How Are Low-Headspace Packages Tested for Leaks?
Low-headspace packages are typically flexible or semi-flexible package formats with minimal air. The minimal headspace makes them more vulnerable to the impact of a leak, creating more rapid impact to the headspace concentration. Detecting leaks can be challenging because there is also less headspace to measure any leakage. Deterministic methods like Vacuum Decay or Force Decay identify micro-leaks in these containers by measuring subtle pressure deviations. Helium leak detection can also be used to ensure that the smallest leaks, and even failures in the oxygen barrier package layers, can be detected. These systems ensure that even packages with nearly 100% liquid fill maintain their sterile barrier.
What Is CCIT for Low-Headspace Containers?
Container Closure Integrity Testing (CCIT) for low-headspace packages involves measuring the physical integrity of the package barrier. Because low headspace amplifies the impact of a leak, small defects must be detected. Leaks in the single-digit micron range can be defected using these deterministic methods. Ultimately, any low headspace package with a foil barrier must be tested for micro leaks.
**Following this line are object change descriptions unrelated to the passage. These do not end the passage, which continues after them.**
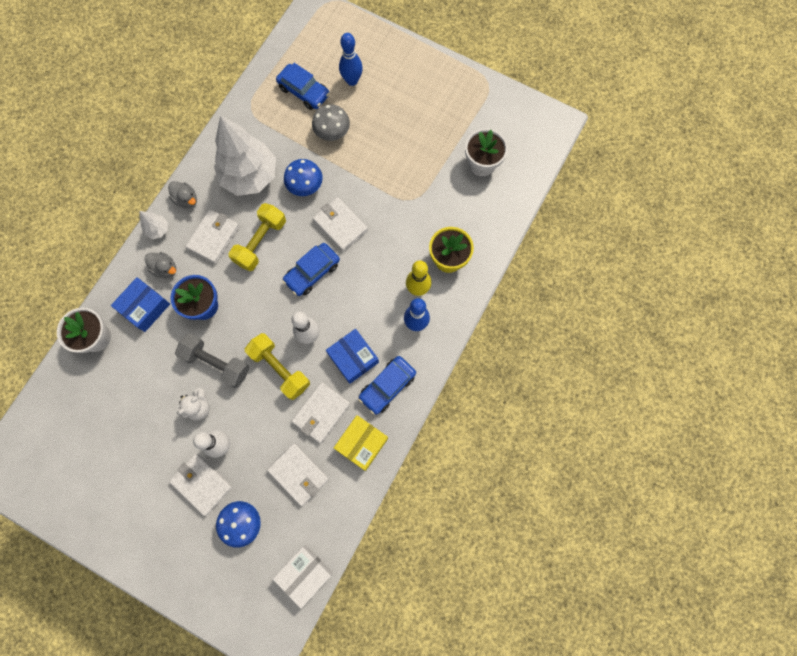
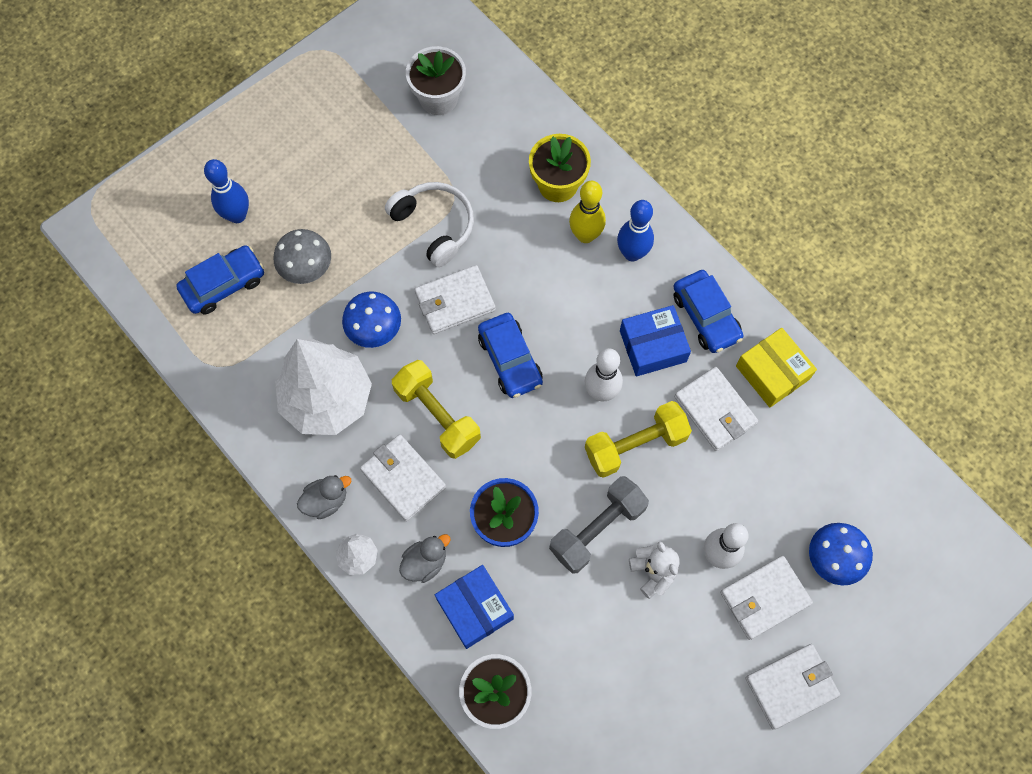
camera: 70 degrees left, 5 degrees down
white wallet [267,443,329,506] -> white wallet moved to [746,644,840,730]
white box [273,545,333,609] -> none
none -> white headphones [385,182,474,267]

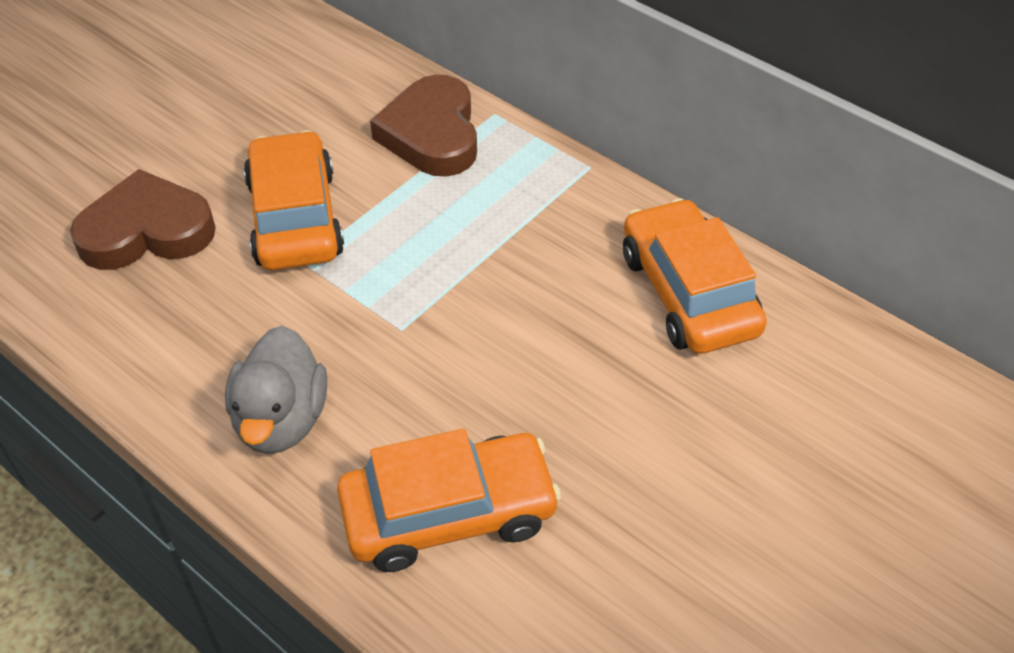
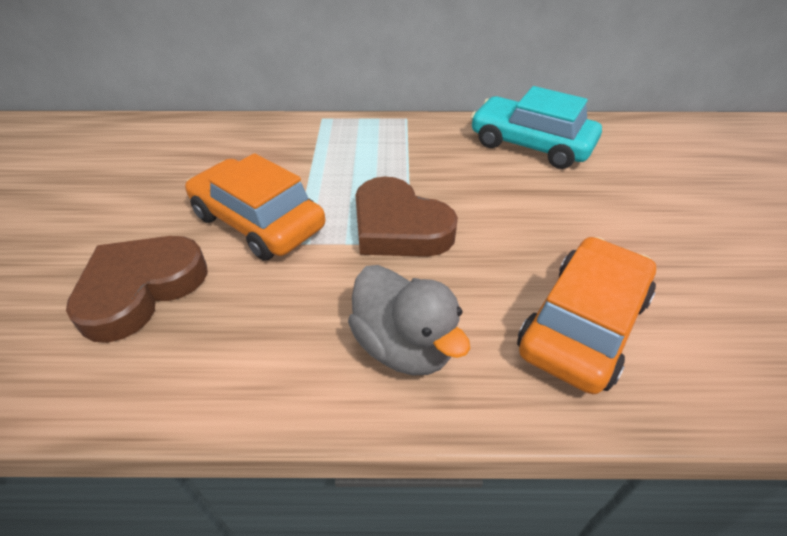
camera: 40 degrees left, 5 degrees down
brown heart [370,75,477,177] -> brown heart moved to [355,176,458,257]
orange car [623,198,767,354] -> turquoise car [471,86,602,169]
All leaks are critical for these package formats, but larger leaks can be elusive because all the headspace leaks before anything reasonable is measure.
How Does Vacuum Decay Work for Low-Headspace?
Vacuum Decay is recognized under ASTM F2338 and referenced in USP <1207> as a deterministic test method. In low-headspace applications, the system creates a vacuum around the package and monitors for a pressure deviation. Vacuum decay is often paired with a force decay measurement to ensure the package does not have any larger defects by confirming the expansion of the package. Without large leak confirmation, all measurable leaks can bleed air before the system registers the leak. Force decay allows the system to identify leaks even when there is no air to leak out.
What Regulatory Standards Apply to Low-Headspace Testing?
USP <1207> defines expectations for deterministic CCIT and method validation. It explicitly advocates for quantitative results over subjective dye tests for high-risk low-headspace products. Standard regulatory environments insist on applying quality risk management principles. Low headspace package formats introduce additional risk due to the rapid change a small leak can cause.
ASTM F2338 provides the protocol for vacuum decay testing in pharmaceutical packaging. Systems must also comply with 21 CFR Part 11 to ensure all electronic test records are secure and traceable.
What Is the Application of Low-Headspace Testing?
This testing is critical for man transdermal products, semi-flexible cold-form blister packaging, and other flexible formats. It ensures that the product remains sterile and that environmental contaminants such as moisture or oxygen do not degrade critical product attributes.
- Transdermal Patches: With almost no headspace the formats can be extremely sensitive. Due to the extremely low headspace even cracks in the foil barrier along the seal create oxygen transmission points, which Helium can detect. Force decay is also effective to measure the expansion of the transdermal package.
- Cold-form blister packs: The aluminium barrier indicates oxygen or moisture critical nature. The semi-flexible surface offers ideal force decay measurement.
Frequently Asked Questions
1. Can Vacuum Decay detect leaks in 100% filled containers (i.e. no gas)?
Yes, deep vacuum can drive the liquid to phase change and the same vacuum and force decay method can be applied. Often times force decay is not necessary because the liquid produces enough gas induced from phase change during the test cycle.
2. Is the test destructive for low-headspace containers?
No, Vacuum Decay and force decay are non-destructive methods that preserves the sample and its contents for use.